Es ist kurz nach sechs. Hadiqua Basheer macht sich schön für die Schule - jeden Morgen das gleiche Ritual. Das sei ihr wichtig, meint sie. Es stärke ihr Selbstbewusstsein. Die Zwölfährige geht in die sechste Klasse.

Nur wenige Mädchen gehen in die Schule

In der Küche bereiten ihre Eltern und ihre Geschwister währenddessen das Frühstück vor. Ihre Mutter und vor allem auch ihr Vater ermutigen ihre Tochter, zur Schule zu gehen. Im Swat-Tal, nahe der afghanischen Grenze, der Heimat der Friedensnobelpreisträgerin Malala Yousafzai, ist dies keine Selbstverständlichkeit. Nur die wenigsten Mädchen in Hadiquas Alter gehen zur Schule. Viele ihrer Altersgenossinnen werden jung verheiratet, manchmal schon im Alter von sieben oder acht Jahren.

Schulweg nur in Begleitung des Vaters

"Ich möchte unbedingt viel lernen. Geschichte, Mathematik und Englisch machen mir besonders Spaß. Sie machen mich schlauer. Ich will mehr darüber erfahren, was in der Welt passiert", sagt Hadiqua Basheer.

Dann geht es zur Schule. Der Weg ist nicht weit, trotzdem benötigt Hadiqua ihren Vater als Begleitung. Allein als Mädchen auf die Straße gehen - im zutiefst islamisch geprägten Swat nicht möglich.

"Mädchen und Frauen erhebt Eure Stimme"

········

Tippen Sie aus dem Text über Hadiqua Basheer den Abschnitt wortgetreu ab, der bei „Nur wenige Mädchen“ beginnt und bei „von sieben oder acht Jahren.“ endet.

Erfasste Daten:

········

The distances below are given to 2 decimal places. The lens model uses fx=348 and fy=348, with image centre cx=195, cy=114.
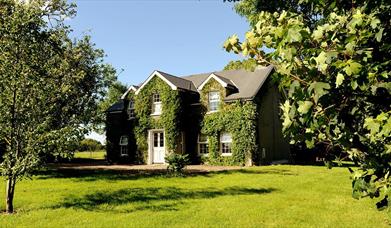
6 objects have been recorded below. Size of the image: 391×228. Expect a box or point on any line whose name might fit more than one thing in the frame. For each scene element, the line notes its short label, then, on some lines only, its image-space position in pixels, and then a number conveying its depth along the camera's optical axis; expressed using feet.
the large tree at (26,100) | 40.04
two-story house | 93.25
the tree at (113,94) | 243.60
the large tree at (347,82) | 8.98
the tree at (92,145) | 228.96
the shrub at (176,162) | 71.15
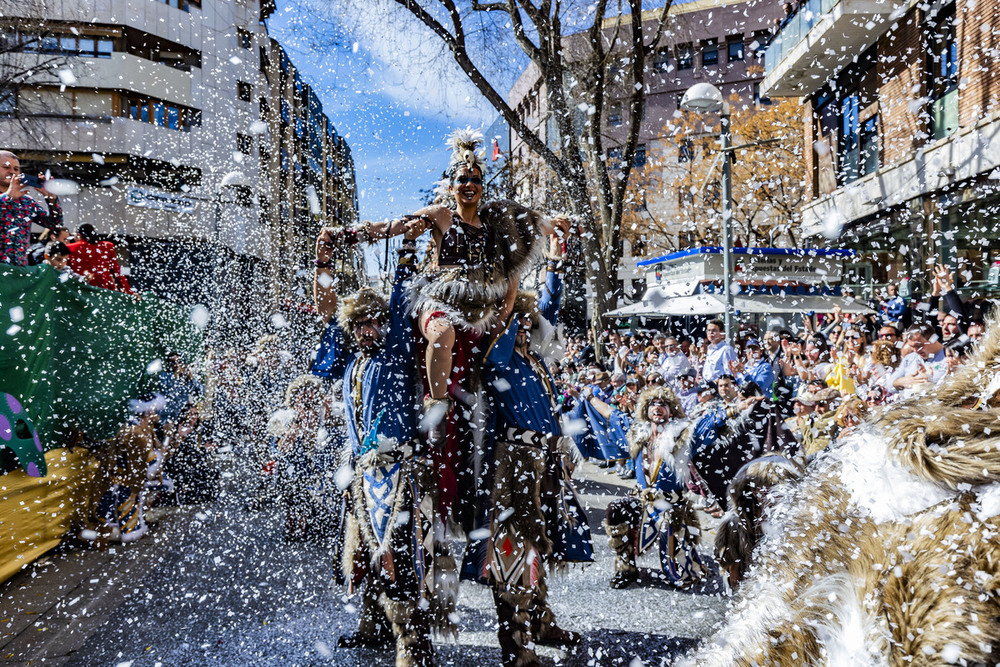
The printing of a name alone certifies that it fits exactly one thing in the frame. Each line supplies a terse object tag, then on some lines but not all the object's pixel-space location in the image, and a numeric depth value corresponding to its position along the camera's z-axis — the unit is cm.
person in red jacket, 587
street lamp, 831
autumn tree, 2617
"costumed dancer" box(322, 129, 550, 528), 299
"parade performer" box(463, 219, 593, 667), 295
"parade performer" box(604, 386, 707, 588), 428
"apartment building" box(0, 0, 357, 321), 2655
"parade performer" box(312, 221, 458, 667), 287
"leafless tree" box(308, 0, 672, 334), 1142
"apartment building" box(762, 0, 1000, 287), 1062
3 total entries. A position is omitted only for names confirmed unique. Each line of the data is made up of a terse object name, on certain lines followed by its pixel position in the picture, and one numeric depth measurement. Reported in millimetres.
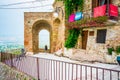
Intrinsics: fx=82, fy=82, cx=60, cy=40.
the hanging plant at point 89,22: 4941
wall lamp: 8722
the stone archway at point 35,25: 9809
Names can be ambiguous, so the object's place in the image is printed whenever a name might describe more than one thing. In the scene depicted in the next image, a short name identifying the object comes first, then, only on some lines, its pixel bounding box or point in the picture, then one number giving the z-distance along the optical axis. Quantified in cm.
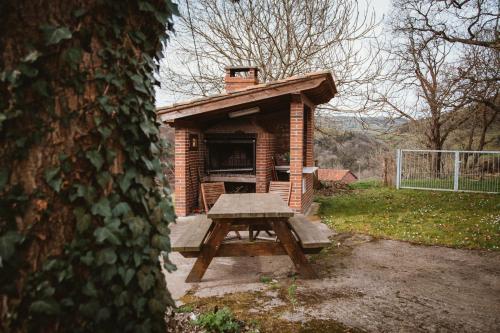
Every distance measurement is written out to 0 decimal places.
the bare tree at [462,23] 1309
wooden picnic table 417
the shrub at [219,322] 302
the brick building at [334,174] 2547
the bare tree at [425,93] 1461
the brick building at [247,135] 771
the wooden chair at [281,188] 836
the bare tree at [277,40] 1351
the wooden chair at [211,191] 855
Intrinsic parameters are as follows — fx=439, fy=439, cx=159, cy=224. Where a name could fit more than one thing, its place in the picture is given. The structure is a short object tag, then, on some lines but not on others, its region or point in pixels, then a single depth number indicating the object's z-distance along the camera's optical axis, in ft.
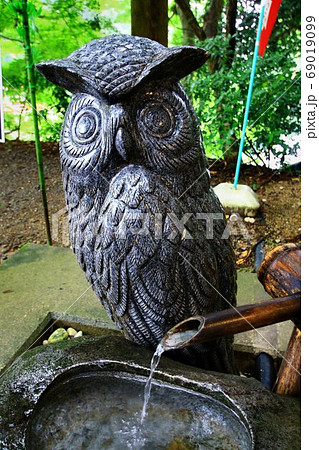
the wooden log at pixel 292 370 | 4.27
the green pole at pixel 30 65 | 8.19
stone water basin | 3.74
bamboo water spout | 3.18
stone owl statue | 3.90
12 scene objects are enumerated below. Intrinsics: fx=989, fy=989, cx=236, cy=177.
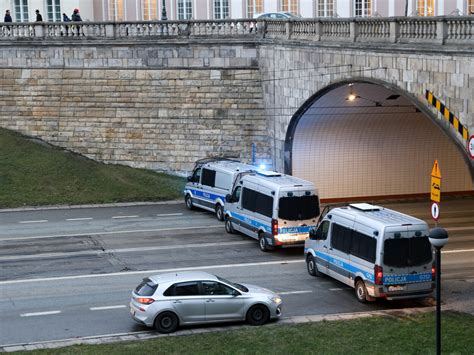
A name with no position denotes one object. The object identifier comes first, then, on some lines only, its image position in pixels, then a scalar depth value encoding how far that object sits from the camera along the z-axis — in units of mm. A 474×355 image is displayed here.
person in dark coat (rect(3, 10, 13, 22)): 48328
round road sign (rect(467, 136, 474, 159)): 24391
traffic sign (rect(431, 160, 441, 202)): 22578
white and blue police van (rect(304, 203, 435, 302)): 22938
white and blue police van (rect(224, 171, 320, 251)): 28984
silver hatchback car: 21047
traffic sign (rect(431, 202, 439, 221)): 22302
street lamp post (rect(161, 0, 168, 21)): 45053
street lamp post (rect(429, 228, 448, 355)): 16922
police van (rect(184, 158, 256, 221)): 34281
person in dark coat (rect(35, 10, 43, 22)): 46938
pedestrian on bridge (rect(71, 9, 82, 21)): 47438
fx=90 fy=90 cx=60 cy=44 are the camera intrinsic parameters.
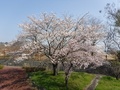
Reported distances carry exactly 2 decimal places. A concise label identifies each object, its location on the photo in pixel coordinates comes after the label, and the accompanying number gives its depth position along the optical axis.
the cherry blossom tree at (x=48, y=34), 9.48
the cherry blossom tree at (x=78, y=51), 8.64
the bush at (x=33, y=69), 11.90
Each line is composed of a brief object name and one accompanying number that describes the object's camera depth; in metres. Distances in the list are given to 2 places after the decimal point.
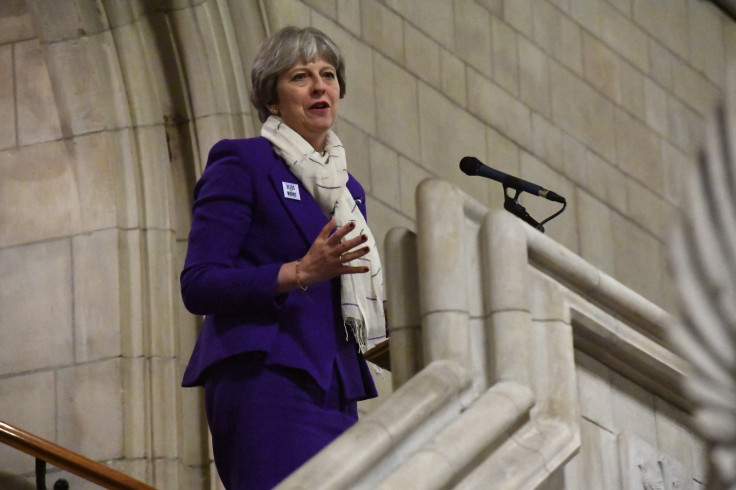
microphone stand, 7.85
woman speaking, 6.00
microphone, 7.84
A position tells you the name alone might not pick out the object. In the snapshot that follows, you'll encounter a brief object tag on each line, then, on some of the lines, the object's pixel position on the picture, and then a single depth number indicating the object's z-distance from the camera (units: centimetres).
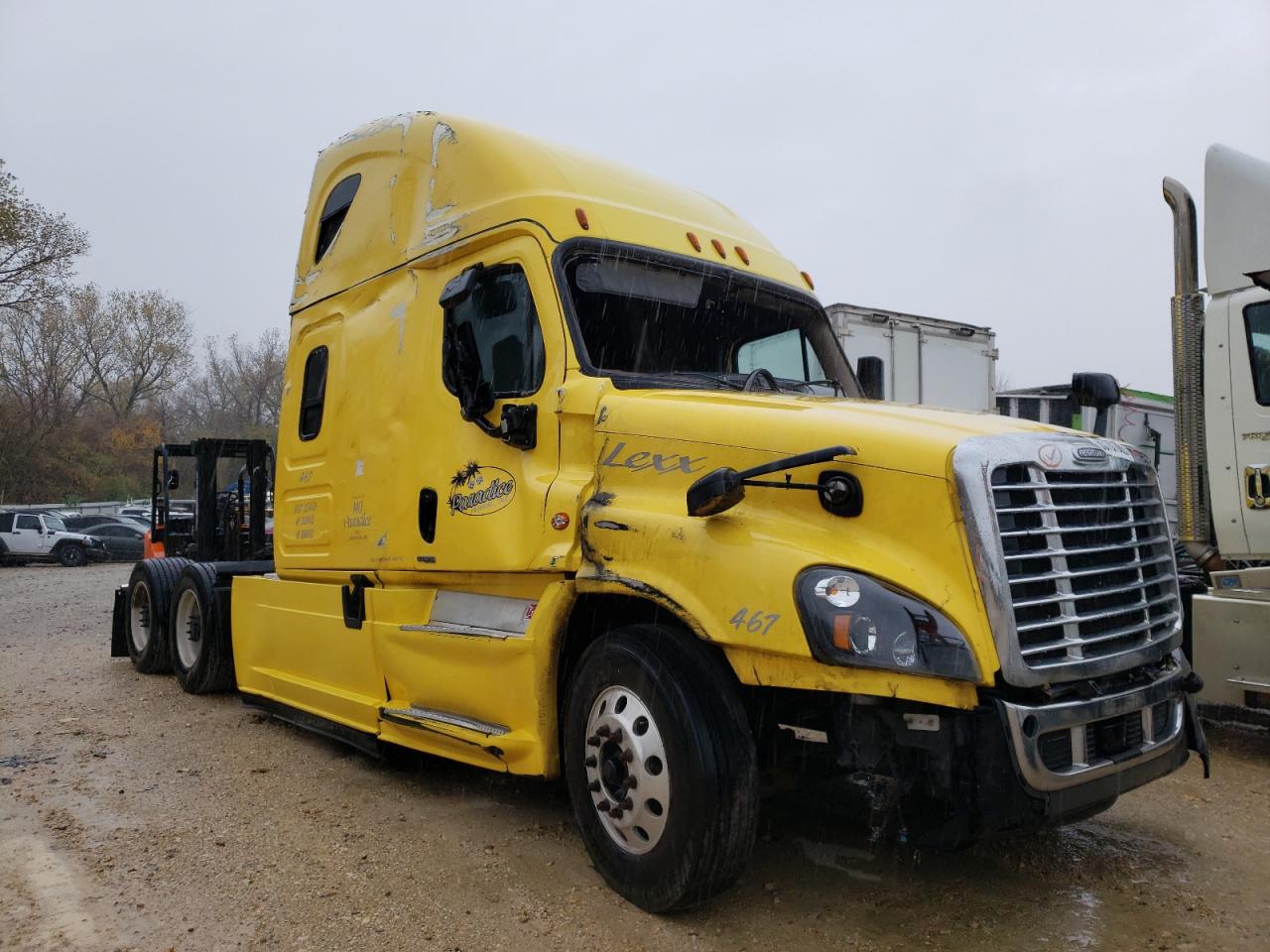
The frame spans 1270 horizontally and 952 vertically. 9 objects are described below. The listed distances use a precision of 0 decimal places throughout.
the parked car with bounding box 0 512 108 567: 2919
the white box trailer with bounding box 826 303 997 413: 1164
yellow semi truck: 326
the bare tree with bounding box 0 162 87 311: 3219
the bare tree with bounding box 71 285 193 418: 5169
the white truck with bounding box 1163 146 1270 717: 626
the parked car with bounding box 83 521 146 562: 3074
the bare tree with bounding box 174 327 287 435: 6469
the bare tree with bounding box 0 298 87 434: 4825
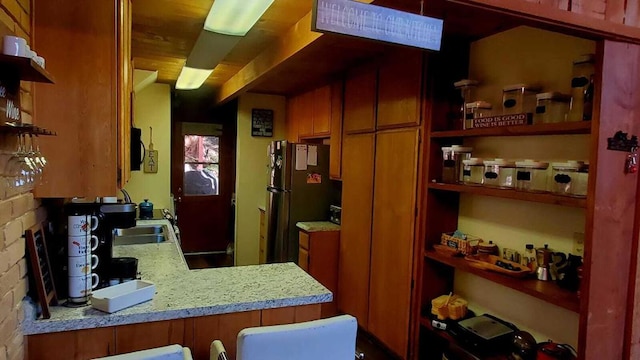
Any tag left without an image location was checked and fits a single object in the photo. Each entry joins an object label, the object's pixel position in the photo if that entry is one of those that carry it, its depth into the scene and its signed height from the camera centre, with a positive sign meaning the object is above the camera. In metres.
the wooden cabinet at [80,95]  1.48 +0.21
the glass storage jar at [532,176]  2.16 -0.05
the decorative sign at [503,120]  2.21 +0.26
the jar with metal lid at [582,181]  1.94 -0.06
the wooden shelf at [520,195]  1.90 -0.15
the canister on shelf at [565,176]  2.00 -0.04
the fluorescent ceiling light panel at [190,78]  3.90 +0.82
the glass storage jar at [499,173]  2.29 -0.04
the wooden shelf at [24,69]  0.99 +0.22
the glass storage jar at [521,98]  2.27 +0.39
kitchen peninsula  1.52 -0.63
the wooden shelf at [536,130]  1.89 +0.19
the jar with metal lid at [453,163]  2.71 +0.01
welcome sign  1.47 +0.53
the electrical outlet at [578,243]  2.09 -0.39
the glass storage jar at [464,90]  2.63 +0.50
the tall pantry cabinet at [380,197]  2.96 -0.29
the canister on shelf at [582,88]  1.95 +0.39
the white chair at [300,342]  1.29 -0.60
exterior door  6.30 -0.42
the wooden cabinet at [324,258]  4.01 -0.97
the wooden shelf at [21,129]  1.02 +0.06
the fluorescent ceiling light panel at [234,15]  2.10 +0.79
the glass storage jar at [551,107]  2.10 +0.32
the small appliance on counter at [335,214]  4.35 -0.57
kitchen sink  3.42 -0.71
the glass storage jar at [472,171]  2.52 -0.04
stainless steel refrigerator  4.42 -0.34
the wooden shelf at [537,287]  1.93 -0.62
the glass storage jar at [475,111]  2.50 +0.34
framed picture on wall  5.53 +0.50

········

## SCHRIFTLICHE LÖSUNG
Nur wenige Mädchen gehen in die Schule

In der Küche bereiten ihre Eltern und ihre Geschwister währenddessen das Frühstück vor. Ihre Mutter und vor allem auch ihr Vater ermutigen ihre Tochter, zur Schule zu gehen. Im Swat-Tal, nahe der afghanischen Grenze, der Heimat der Friedensnobelpreisträgerin Malala Yousafzai, ist dies keine Selbstverständlichkeit. Nur die wenigsten Mädchen in Hadiquas Alter gehen zur Schule. Viele ihrer Altersgenossinnen werden jung verheiratet, manchmal schon im Alter von sieben oder acht Jahren.